Preprint announcement: 'Discrete Curvatures and Convex Polytopes'

I am excited to announce the release of a new preprint! This paper caps a wonderful collaboration between myself, Jesús A. De Loera, Jillian Eddy, and José Alejandro Samper. We started out with the question: “How rare are polytopes with positive curvature?” Many question. What is ‘curvature’ here? Why is positivity important? Are they rare? Read to find out!

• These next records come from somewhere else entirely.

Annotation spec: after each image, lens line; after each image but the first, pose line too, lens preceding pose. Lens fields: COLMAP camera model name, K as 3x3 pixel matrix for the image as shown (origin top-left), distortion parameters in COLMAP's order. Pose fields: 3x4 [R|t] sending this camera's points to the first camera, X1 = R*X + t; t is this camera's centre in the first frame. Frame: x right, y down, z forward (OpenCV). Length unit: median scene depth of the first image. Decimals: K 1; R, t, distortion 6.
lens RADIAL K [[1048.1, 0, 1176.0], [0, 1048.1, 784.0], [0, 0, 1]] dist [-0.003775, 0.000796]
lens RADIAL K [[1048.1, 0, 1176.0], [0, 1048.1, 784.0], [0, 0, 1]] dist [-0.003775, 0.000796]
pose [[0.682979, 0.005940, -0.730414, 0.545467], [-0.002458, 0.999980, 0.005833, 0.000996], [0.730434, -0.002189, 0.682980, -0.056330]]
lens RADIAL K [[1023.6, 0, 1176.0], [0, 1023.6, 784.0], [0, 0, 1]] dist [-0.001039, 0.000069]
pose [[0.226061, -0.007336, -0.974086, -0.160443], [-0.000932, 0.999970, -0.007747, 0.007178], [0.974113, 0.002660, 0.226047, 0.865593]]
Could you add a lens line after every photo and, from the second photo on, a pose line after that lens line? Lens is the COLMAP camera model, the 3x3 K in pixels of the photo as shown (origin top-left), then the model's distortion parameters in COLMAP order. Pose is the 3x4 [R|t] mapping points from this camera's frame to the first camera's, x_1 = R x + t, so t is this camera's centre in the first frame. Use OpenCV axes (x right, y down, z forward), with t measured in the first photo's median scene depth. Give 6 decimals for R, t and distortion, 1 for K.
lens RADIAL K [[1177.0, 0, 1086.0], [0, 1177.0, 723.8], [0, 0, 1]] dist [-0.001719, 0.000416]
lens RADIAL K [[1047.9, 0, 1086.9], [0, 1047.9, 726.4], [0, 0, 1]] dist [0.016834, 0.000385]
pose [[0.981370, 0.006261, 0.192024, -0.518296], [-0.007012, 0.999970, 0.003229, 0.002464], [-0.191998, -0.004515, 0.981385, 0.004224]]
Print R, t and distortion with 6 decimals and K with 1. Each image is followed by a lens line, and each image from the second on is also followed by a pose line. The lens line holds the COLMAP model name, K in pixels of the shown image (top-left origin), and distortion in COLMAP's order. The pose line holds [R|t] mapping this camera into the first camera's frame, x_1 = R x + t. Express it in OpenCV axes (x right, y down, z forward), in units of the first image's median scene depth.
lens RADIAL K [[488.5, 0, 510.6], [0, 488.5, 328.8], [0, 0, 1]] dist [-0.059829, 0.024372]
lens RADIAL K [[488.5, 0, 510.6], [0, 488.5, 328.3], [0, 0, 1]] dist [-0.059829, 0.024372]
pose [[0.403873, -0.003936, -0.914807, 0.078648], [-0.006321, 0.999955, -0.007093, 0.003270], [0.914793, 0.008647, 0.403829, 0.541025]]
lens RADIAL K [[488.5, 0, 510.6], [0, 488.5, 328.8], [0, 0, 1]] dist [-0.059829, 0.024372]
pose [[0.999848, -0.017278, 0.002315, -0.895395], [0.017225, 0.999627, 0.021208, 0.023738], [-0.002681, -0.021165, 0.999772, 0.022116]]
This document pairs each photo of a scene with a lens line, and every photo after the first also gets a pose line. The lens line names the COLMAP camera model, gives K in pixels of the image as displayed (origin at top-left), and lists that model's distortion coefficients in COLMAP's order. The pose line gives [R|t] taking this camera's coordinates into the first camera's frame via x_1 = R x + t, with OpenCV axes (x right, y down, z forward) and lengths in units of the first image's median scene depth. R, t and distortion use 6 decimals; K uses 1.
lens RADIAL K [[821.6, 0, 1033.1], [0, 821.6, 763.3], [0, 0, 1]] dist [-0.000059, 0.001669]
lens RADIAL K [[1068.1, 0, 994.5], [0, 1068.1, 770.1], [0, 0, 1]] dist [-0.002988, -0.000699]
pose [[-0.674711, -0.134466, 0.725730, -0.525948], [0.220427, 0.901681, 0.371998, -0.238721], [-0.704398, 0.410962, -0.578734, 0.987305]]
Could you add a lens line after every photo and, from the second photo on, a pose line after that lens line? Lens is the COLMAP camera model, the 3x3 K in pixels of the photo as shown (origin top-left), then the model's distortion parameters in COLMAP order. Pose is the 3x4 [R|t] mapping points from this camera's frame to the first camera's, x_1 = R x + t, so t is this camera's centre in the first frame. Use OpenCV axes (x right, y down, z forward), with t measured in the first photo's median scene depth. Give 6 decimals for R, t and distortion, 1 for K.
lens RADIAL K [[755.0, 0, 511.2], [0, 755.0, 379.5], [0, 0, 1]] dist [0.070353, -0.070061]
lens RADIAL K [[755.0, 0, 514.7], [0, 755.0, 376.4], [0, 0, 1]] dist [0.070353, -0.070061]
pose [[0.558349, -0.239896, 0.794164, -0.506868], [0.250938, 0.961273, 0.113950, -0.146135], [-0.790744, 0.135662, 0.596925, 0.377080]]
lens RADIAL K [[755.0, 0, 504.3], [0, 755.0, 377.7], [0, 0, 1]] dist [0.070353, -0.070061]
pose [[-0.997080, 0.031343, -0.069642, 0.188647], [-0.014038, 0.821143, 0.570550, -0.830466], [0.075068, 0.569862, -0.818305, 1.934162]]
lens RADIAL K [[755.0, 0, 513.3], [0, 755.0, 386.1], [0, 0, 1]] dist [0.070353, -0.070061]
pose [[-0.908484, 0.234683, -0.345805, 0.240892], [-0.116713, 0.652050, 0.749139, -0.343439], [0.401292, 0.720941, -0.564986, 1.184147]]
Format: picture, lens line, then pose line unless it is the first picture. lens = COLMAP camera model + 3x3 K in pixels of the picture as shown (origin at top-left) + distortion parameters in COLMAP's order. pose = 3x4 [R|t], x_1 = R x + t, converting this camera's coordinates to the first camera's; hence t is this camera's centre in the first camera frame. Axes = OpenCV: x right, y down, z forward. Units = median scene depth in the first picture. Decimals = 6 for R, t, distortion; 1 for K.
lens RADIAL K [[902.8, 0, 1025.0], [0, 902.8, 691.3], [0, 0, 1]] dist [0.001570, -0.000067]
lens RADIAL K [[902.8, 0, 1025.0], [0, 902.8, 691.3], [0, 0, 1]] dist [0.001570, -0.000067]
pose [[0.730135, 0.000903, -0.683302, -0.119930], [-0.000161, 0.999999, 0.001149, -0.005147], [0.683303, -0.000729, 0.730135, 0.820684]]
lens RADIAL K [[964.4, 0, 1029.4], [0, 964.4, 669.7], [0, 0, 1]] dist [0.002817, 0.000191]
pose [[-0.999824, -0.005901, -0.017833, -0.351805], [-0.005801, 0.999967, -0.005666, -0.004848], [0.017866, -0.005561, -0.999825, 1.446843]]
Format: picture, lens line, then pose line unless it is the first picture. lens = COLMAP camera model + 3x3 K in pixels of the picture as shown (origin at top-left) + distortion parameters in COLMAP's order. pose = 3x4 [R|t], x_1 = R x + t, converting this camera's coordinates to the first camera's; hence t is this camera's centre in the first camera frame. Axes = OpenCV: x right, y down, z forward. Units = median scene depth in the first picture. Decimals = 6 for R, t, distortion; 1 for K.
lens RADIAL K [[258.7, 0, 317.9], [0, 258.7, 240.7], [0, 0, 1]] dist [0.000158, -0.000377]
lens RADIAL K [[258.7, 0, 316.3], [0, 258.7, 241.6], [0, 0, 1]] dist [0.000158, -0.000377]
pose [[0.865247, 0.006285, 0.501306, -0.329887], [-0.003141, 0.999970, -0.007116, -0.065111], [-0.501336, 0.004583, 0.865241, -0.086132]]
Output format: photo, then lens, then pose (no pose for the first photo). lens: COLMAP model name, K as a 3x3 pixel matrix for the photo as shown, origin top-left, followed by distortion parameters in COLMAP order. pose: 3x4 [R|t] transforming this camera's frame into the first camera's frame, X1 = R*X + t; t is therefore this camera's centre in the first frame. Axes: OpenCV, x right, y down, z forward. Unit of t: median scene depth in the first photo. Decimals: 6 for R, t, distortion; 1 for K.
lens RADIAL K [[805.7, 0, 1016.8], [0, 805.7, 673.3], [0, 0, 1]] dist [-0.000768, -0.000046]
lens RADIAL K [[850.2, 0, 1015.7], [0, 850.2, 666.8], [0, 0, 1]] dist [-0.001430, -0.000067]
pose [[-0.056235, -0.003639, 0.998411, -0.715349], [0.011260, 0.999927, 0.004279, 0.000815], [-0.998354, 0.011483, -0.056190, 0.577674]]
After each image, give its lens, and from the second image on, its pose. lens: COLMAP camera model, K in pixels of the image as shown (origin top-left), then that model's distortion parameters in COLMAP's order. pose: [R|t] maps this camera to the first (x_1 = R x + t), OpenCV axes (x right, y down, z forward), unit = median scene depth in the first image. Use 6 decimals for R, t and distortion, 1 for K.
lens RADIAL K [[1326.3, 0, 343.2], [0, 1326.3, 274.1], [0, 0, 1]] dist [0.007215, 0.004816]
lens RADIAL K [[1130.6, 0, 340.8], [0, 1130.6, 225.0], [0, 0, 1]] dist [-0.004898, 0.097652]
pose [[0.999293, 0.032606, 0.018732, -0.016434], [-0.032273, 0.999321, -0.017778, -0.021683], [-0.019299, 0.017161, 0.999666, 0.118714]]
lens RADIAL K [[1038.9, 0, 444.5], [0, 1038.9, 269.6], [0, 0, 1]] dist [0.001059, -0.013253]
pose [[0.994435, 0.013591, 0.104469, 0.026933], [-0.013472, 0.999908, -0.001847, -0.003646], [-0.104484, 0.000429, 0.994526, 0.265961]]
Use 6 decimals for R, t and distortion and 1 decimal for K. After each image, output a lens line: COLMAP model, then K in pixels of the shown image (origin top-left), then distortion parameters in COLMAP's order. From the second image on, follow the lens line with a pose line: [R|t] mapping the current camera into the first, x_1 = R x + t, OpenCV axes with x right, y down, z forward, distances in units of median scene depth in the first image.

The paper can be found on ArXiv.

We study Forman–Ricci and effective resistance curvatures on the skeleta of convex polytopes. Our guiding questions are: how frequently do polytopal graphs exhibit everywhere positive curvature, and what structural constraints does positivity impose? For Forman–Ricci curvature we derive an exact identity for the average edge curvature in terms of flag $f$-numbers and establish the existence of infinite families of Forman–Ricci-positive polytopes in every fixed dimension $d\ge 6$. We prove finiteness results in low dimension: there are only finitely many Forman–Ricci-positive $3$- and $4$-polytopes; for $d=5$ we show finiteness in the simplicial case, and conjecture its extension to $5$-polytopes more generally. For the resistance curvature $\kappa(v)$ we establish the existence of infinite families for all $d\ge 3$, and we provide a quantitative lower bound for $\kappa(v)$ in a simple $3$-polytope in terms of the lengths of the three $2$-faces incident to $v$. This bound leads to constructions of non-vertex-transitive, resistance-positive $3$-polytopes via $\Delta$-operations, and a degree-based obstruction showing that if each neighbor of $v$ has degree at most $d_v-2$, then $\kappa(v)\le 0$. Our results suggest that positive curvature on polytopal skeletons is rare and constrained.